Wisdom and Wonder
This special issue on Orthodoxy and Ecology began a year ago. As we reflected on an appropriate theme, "Wisdom and Wonder" emerged as a fitting description of the Orthodox teaching on the transcendent value of nature. Wisdom is the immanent presence of Christ everywhere in the cosmos, revealed in its rich variety of life, its seasons, cycles, laws, relationships, and connections. St. Paul notes that "In Him, all things hold together." Wonder is simply our appropriate response. We who wonder at the wisdom in creation are filled with respect, humility, stewardship, understanding, and knowledge of how one action tips the first domino.
Wonder might be defined as seeing creation with undimmed, child-like eyes.
The ninth chapter of Saint John's Gospel describes Christ giving sight to a man born blind, then goes on to describe the unwillingness of many people who heard of the miracle to believe it had happened. John draws our attention to people not believing what they have witnessed -- sighted people being blind and insisting on remaining blind.
Most of us are sighted people yet how little we see! We can see the material world around us but are blind in our inability to discern the Creator in creation, blind in our inability to see God's image in others. It is usually a worsening blindness. A child in the first years of life looks at everything and everyone with wonder, but as we get older we tend to become less and less astonished. Things which were once amazing become boring. Boredom can become a constant condition, relief being sought through distraction. We may be far less in touch with the world around us than a man born blind.
Week after week the Liturgy provides us with the opportunity to regain our sight, to see the world we live in as God's gift to us and ourselves as caretakers of that miraculous gift. Christ used ordinary materials -- bread and wine -- as a way not only to nourish us with his own body but to reveal the eucharistic dimension of all matter.
May the voices gathered together in this issue of In Communion help us to live the Eucharist with each other and with the world God shaped for us.
-- Jim Forest & John Oliver III
The Wisdom of God...
Almighty God, Who created all things in wisdom and Who watches over and guides them by Your all-powerful hand, grant well-being that all creation may prosper and remain unharmed by hostile elements; for You, Master, commanded that the works of Your hands should remain unshaken until the ends of the age; for You spoke and they came into being and they receive from You mercy for the turning away of all harm, and for the salvation of the human race which glorifies Your name which is praised above all.

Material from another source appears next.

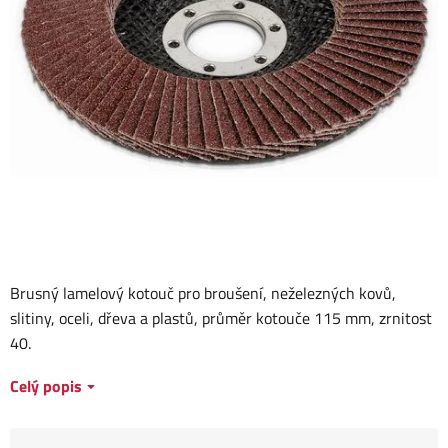
Brusný lamelový kotouč pro broušení, neželezných kovů,
slitiny, oceli, dřeva a plastů, průměr kotouče 115 mm, zrnitost
40.
Celý popis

Accept, O Savior, the entreaties of Your Mother, which she offers for all creation, and the supplicants of all your saints. Grant to all Your mercies, and keep unharmed the firmament which You spread our from the beginning with wisdom, Lord, and brought into being for the benefit of mortals. Keep undamaged, O Word, the whole environment which girds the earth from harmful influences, granting to all pardon and salvation and great mercy.
--- excerpt from the Office of Vespers for the Preservation of Creation, composed on Mount Athos by Monk Gerasimos of the Skete of Saint Anne, translated into English by Archimandrite Ephrem Lesh (Orthodoxy and Ecology Resource Book; Syndesmos; 1996)
...and the Wonder
How poor is my praise before You! I have not heard the song of the Cherubim, a joy reserved to the souls on high, but I know the praises nature sings to You. In winter, I see how in the moonlit silence the whole earth offers You prayer, wrapped in its white mantle of snow, sparkling like diamonds. I see the rising sun rejoice in You, and I hear the chorus of birds raise a hymn of glory. I hear the forest mysteriously rustling in Your honor, the winds sing of Your presence, the waters murmur and the processions of stars proclaim You as they move in harmony for ever in the depths of infinite space. What is my poor worship? All nature obeys You, I do not; yet while I live, I see Your love. I long to thank You, pray to You, and call upon Your name.
--- Ikos from "An Akathist in Praise of God's Creation" by Metropolitan Tryphon Turkestanov, 1934. (The full text is in a worship booklet that accompanied the Orthodoxy and Ecology Resource Book published by Syndesmos in 1996.)